いつか「ほんと」になれたら


 勉強しないといけないのは分かっている。分かりきっている。ワークのページ数からしても、睡眠時間を削っても終わるかどうかの瀬戸際だ。
 
 運動部に入ったわたしは、ほぼ毎日部活もあった。各教科から容赦なく出る宿題をこなすので必死で、中学入学以降、睡眠時間が減ってしまった。

 睡眠時間が減る──つまり、エリックと話せる時間も減るということになる。


 
 明日こそ9時に寝るからゆっくり話そう、なんて約束をした翌日に深夜1時に寝る羽目になったことも数え切れない。

 
 
 単純に会える時間が減ったばかりか、自分からした約束も破ってしまった。


 
 エリックに対してもっと誠実でありたいのに、それが出来ない自分が嫌になる。
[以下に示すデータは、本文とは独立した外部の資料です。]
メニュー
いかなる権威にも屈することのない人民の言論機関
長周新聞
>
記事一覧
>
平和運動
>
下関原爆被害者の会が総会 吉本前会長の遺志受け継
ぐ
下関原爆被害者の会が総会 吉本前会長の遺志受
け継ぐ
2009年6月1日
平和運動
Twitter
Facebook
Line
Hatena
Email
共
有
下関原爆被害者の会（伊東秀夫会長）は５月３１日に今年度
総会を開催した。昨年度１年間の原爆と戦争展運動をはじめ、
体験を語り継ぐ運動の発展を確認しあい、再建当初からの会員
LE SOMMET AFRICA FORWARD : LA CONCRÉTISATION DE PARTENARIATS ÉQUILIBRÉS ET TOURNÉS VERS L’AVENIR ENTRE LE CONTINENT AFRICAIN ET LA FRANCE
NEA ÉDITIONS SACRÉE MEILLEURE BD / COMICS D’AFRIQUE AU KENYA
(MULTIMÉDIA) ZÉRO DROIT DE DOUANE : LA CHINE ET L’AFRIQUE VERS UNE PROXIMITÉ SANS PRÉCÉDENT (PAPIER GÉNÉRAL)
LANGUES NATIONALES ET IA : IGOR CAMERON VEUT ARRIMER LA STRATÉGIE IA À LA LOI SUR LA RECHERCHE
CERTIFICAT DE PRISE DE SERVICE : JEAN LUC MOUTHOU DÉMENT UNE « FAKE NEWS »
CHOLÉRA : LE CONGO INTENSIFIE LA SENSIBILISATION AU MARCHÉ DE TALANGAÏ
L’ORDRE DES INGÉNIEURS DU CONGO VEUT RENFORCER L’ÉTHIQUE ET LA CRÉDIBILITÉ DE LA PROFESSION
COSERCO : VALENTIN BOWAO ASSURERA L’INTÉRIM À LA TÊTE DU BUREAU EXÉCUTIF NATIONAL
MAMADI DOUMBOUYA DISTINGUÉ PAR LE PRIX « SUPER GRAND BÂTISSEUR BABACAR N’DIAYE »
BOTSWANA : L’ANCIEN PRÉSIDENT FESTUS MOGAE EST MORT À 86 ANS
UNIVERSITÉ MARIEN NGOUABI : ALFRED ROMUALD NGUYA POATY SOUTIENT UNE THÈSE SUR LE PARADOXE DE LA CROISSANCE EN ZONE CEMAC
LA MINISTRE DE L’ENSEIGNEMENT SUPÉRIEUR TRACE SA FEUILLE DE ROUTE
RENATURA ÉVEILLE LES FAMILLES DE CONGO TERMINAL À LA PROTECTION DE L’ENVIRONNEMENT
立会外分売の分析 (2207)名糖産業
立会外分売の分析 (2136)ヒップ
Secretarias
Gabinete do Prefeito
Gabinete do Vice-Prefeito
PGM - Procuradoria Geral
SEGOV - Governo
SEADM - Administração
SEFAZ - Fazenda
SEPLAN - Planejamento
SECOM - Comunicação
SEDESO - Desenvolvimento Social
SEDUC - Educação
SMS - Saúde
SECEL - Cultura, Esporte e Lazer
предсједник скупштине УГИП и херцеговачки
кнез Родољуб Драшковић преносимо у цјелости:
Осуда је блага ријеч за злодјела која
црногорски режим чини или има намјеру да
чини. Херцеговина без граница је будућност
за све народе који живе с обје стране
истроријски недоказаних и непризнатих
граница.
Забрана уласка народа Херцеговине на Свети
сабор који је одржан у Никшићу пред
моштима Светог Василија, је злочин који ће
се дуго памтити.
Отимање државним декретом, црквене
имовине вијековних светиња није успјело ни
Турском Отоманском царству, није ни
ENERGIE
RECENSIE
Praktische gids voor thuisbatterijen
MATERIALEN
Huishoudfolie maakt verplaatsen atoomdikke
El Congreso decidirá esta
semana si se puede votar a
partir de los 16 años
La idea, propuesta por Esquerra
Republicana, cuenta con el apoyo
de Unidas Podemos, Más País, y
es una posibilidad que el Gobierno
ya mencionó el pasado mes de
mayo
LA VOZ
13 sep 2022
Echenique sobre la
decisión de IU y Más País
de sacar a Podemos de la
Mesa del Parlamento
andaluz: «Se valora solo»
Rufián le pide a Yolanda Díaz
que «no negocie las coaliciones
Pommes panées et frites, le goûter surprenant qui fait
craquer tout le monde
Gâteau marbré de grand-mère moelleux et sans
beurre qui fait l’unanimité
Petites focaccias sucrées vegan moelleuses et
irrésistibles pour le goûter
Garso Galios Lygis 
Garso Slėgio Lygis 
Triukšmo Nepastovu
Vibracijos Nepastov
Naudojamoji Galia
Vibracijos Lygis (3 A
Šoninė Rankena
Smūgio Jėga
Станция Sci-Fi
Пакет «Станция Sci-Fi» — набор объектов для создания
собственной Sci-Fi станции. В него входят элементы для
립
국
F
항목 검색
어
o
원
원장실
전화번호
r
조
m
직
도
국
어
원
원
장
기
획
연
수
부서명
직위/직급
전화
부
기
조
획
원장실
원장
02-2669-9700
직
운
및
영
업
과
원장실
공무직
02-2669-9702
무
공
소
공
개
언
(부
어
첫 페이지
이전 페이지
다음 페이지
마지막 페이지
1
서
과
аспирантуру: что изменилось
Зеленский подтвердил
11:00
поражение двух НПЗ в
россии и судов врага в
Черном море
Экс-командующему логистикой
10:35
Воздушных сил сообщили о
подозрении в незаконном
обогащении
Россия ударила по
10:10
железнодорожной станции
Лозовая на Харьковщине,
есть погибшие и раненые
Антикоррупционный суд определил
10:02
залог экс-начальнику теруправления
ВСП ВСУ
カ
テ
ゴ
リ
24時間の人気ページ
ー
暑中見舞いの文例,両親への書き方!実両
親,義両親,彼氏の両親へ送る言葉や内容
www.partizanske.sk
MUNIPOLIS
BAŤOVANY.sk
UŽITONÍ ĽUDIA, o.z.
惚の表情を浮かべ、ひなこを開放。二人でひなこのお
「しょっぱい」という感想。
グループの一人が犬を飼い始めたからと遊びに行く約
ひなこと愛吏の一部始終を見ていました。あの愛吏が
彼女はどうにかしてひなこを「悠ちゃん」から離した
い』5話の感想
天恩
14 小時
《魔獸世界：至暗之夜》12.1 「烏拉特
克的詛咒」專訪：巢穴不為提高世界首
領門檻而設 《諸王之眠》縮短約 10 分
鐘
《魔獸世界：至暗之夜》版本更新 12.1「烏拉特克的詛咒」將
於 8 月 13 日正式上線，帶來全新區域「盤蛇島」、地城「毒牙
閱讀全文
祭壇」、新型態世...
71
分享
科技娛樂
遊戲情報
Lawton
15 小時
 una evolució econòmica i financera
約束を嘘にしてしまった罪悪感だけが胸にどんどん溜まっていく。
 一瞬でもエリックと話せたら、声を聞けたら、疲れも全て吹き飛ぶのは事実だ。


 でも、それ以上に申し訳なさが勝ってしまう。

 エリックはわたしを責めないから、咲凜が忙しいのは分かってるって許してくれるから。その優しさに甘えすぎたらいつか、自分の言葉への信用も消えてしまうんじゃないかと怖くなる。

 
 嫌だ。それだけは絶対に嫌だ。嘘を積み重ねたあまり、エリックに嫌われたらどうしよう。
 

 
 罪悪感だとか自己嫌悪だとかが降り積もって、いっぱいになって、わたしはエリックに会いに行けなくなった。